> [Activity]: Copy the entries below verbatim, from the start through the line containing "No hay valoraciones aún.", including that line.

> [Recorded information]:
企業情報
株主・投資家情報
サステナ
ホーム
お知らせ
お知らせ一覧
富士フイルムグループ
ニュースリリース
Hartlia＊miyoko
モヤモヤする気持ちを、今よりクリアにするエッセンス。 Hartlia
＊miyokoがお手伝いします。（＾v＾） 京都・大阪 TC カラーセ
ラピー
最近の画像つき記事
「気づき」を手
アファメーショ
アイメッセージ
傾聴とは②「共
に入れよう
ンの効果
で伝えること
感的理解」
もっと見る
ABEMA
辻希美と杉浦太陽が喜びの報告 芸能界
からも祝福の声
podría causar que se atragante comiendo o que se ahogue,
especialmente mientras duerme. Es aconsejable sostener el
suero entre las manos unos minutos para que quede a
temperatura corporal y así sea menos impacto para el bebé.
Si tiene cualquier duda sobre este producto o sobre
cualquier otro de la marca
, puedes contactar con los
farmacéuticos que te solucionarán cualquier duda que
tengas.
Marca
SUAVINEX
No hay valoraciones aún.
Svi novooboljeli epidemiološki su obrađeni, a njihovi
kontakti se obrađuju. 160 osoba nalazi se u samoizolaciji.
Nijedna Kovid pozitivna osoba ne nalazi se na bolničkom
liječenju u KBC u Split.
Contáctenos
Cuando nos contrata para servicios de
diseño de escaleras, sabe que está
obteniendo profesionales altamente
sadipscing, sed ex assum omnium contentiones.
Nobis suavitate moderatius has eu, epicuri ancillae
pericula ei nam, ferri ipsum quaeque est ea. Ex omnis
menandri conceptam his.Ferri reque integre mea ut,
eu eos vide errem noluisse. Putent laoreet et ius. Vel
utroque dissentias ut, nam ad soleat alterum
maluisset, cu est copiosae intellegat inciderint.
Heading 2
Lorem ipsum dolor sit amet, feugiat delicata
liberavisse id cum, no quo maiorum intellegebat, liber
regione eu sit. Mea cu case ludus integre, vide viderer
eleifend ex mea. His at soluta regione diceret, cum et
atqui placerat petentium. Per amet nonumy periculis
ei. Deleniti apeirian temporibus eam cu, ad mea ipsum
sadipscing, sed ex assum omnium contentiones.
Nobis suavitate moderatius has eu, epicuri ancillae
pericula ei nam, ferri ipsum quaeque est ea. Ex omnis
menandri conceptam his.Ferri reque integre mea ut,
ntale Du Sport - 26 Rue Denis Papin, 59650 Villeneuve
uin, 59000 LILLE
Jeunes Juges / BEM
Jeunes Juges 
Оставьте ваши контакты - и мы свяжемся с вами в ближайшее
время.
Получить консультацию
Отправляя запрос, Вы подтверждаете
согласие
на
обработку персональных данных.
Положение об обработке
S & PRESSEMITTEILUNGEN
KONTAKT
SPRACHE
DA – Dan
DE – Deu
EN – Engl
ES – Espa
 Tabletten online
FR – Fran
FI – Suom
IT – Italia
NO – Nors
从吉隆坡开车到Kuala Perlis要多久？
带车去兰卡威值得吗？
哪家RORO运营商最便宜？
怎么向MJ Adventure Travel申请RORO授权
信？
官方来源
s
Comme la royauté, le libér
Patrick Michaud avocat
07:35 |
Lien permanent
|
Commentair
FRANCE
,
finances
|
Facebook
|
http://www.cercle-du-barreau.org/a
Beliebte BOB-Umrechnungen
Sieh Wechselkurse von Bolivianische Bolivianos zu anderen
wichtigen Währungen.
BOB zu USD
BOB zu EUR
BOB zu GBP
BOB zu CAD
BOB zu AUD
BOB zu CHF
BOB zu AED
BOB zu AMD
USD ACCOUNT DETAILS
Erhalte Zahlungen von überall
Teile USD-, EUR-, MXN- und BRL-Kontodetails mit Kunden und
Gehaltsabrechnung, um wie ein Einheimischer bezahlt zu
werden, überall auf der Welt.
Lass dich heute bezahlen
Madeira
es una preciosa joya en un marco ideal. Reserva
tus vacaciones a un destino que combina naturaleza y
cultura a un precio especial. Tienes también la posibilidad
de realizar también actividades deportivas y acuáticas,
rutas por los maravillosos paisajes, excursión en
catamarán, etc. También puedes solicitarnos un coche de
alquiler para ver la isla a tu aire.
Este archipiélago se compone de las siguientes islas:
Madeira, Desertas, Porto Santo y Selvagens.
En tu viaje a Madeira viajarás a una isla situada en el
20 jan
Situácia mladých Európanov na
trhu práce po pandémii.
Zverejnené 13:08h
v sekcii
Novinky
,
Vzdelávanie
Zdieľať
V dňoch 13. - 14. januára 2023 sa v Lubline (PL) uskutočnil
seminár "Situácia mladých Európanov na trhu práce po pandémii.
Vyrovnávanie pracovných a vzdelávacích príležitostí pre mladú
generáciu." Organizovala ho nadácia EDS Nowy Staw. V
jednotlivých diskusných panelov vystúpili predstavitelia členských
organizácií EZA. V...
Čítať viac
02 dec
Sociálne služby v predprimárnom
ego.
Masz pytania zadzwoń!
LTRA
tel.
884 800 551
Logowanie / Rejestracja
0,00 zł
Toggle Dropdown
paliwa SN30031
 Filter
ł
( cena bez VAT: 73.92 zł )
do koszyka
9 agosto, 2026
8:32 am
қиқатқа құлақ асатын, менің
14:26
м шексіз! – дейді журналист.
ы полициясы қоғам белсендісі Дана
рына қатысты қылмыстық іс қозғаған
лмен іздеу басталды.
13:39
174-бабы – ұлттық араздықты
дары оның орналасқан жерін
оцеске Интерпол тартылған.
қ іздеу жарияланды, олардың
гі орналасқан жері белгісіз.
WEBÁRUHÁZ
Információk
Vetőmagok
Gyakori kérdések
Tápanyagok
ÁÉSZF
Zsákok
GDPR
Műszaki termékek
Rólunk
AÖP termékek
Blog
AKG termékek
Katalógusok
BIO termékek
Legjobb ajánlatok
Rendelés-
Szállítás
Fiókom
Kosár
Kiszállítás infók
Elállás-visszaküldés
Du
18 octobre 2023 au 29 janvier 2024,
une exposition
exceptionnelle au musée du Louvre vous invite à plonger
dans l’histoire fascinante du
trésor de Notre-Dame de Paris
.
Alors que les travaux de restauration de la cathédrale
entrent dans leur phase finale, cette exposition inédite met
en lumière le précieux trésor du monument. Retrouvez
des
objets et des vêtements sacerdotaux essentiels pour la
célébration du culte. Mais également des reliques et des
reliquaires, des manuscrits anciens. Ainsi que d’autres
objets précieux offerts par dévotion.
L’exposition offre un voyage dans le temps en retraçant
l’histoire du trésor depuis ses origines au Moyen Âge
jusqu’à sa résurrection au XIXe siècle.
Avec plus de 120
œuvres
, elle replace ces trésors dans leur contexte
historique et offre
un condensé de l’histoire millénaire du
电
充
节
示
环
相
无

> [Problem solution]:
企業情報
株主・投資家情報
サステナ
ホーム
お知らせ
お知らせ一覧
富士フイルムグループ
ニュースリリース
Hartlia＊miyoko
モヤモヤする気持ちを、今よりクリアにするエッセンス。 Hartlia
＊miyokoがお手伝いします。（＾v＾） 京都・大阪 TC カラーセ
ラピー
最近の画像つき記事
「気づき」を手
アファメーショ
アイメッセージ
傾聴とは②「共
に入れよう
ンの効果
で伝えること
感的理解」
もっと見る
ABEMA
辻希美と杉浦太陽が喜びの報告 芸能界
からも祝福の声
podría causar que se atragante comiendo o que se ahogue,
especialmente mientras duerme. Es aconsejable sostener el
suero entre las manos unos minutos para que quede a
temperatura corporal y así sea menos impacto para el bebé.
Si tiene cualquier duda sobre este producto o sobre
cualquier otro de la marca
, puedes contactar con los
farmacéuticos que te solucionarán cualquier duda que
tengas.
Marca
SUAVINEX
No hay valoraciones aún.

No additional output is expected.